## EXERCISE:
Below are records to write out exactly; drop the pictures when you do.

Start of AVAILABLE RECORDS

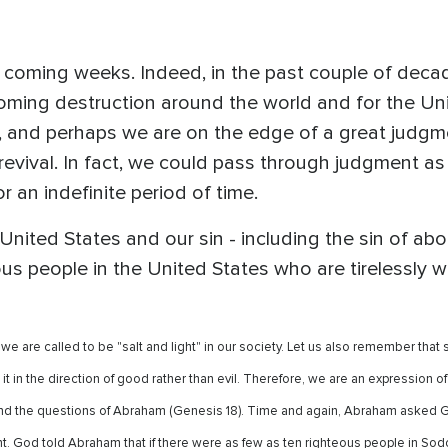
he coming weeks. Indeed, in the past couple of dec
oming destruction around the world and for the Unit
s, and perhaps we are on the edge of a great judgm
evival. In fact, we could pass through judgment as 
r an indefinite period of time.
nited States and our sin - including the sin of abor
ous people in the United States who are tirelessly
 are called to be "salt and light" in our society. Let us also remember that sal
it in the direction of good rather than evil. Therefore, we are an expression 
the questions of Abraham (Genesis 18). Time and again, Abraham asked God 
t. God told Abraham that if there were as few as ten righteous people in S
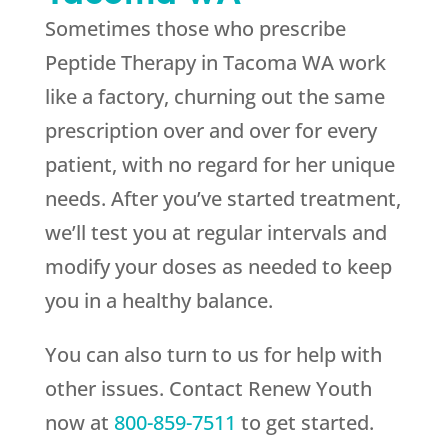
Sometimes those who prescribe
Peptide Therapy in Tacoma WA work
like a factory, churning out the same
prescription over and over for every
patient, with no regard for her unique
needs. After you’ve started treatment,
we’ll test you at regular intervals and
modify your doses as needed to keep
you in a healthy balance.
You can also turn to us for help with
other issues. Contact
Renew Youth
now at
800-859-7511
to get started.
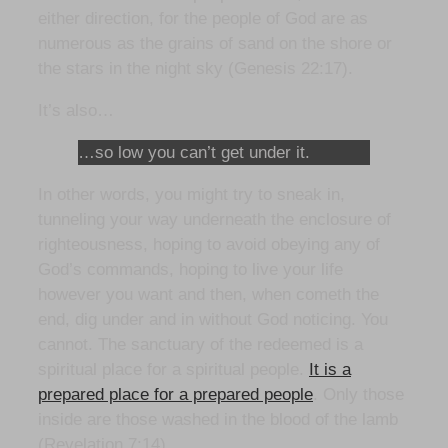
either direction, for the people of God are as
numerous as the grains of sand on the shore or
the stars in the night sky (Genesis 22:17).
It’s also…
…so low you can’t get under it.
In other words, you might try to sneak in,
tunneling your way underneath the enclosure of
righteousness, hoping to avoid obeying any of
God’s commands, hoping to live your life
however you want and then, when cometh the
end, dig under and in without God noticing. You
cannot. The sanctuary of the redeemed is a
spiritual place for a spiritual people.
It is a
prepared place for a prepared people
. Only those
inside are those washed in the blood of the lamb
(Revelation 7:14).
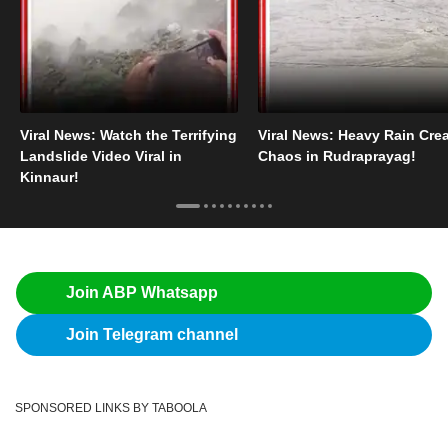
Viral News: Watch the Terrifying
Viral News: Heavy Rain Cre
Landslide Video Viral in
Chaos in Rudraprayag!
Kinnaur!
Join ABP Whatsapp
Join Telegram channel
SPONSORED LINKS BY TABOOLA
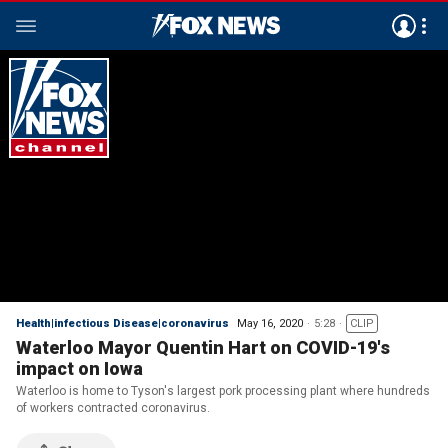
Health|infectious Disease|coronavirus
May 16, 2020
5:28
CLIP
Waterloo Mayor Quentin Hart on COVID-19's
impact on Iowa
Waterloo is home to Tyson's largest pork processing plant where hundreds
of workers contracted coronavirus.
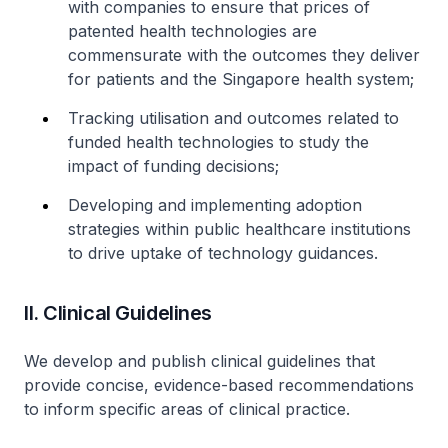
with companies to ensure that prices of
patented health technologies are
commensurate with the outcomes they deliver
for patients and the Singapore health system;
Tracking utilisation and outcomes related to
funded health technologies to study the
impact of funding decisions;
Developing and implementing adoption
strategies within public healthcare institutions
to drive uptake of technology guidances.
II. Clinical Guidelines
We develop and publish clinical guidelines that
provide concise, evidence-based recommendations
to inform specific areas of clinical practice.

End of AVAILABLE RECORDS

## SOLUTION TO THIS TASK:
he coming weeks. Indeed, in the past couple of dec
oming destruction around the world and for the Unit
s, and perhaps we are on the edge of a great judgm
evival. In fact, we could pass through judgment as 
r an indefinite period of time.
nited States and our sin - including the sin of abor
ous people in the United States who are tirelessly
 are called to be "salt and light" in our society. Let us also remember that sal
it in the direction of good rather than evil. Therefore, we are an expression 
the questions of Abraham (Genesis 18). Time and again, Abraham asked God 
t. God told Abraham that if there were as few as ten righteous people in S
Sometimes those who prescribe
Peptide Therapy in Tacoma WA work
like a factory, churning out the same
prescription over and over for every
patient, with no regard for her unique
needs. After you’ve started treatment,
we’ll test you at regular intervals and
modify your doses as needed to keep
you in a healthy balance.
You can also turn to us for help with
other issues. Contact
Renew Youth
now at
800-859-7511
to get started.
either direction, for the people of God are as
numerous as the grains of sand on the shore or
the stars in the night sky (Genesis 22:17).
It’s also…
…so low you can’t get under it.
In other words, you might try to sneak in,
tunneling your way underneath the enclosure of
righteousness, hoping to avoid obeying any of
God’s commands, hoping to live your life
however you want and then, when cometh the
end, dig under and in without God noticing. You
cannot. The sanctuary of the redeemed is a
spiritual place for a spiritual people.
It is a
prepared place for a prepared people
. Only those
inside are those washed in the blood of the lamb
(Revelation 7:14).
Viral News: Watch the Terrifying
Viral News: Heavy Rain Cre
Landslide Video Viral in
Chaos in Rudraprayag!
Kinnaur!
Join ABP Whatsapp
Join Telegram channel
SPONSORED LINKS BY TABOOLA
Health|infectious Disease|coronavirus
May 16, 2020
5:28
CLIP
Waterloo Mayor Quentin Hart on COVID-19's
impact on Iowa
Waterloo is home to Tyson's largest pork processing plant where hundreds
of workers contracted coronavirus.
with companies to ensure that prices of
patented health technologies are
commensurate with the outcomes they deliver
for patients and the Singapore health system;
Tracking utilisation and outcomes related to
funded health technologies to study the
impact of funding decisions;
Developing and implementing adoption
strategies within public healthcare institutions
to drive uptake of technology guidances.
II. Clinical Guidelines
We develop and publish clinical guidelines that
provide concise, evidence-based recommendations
to inform specific areas of clinical practice.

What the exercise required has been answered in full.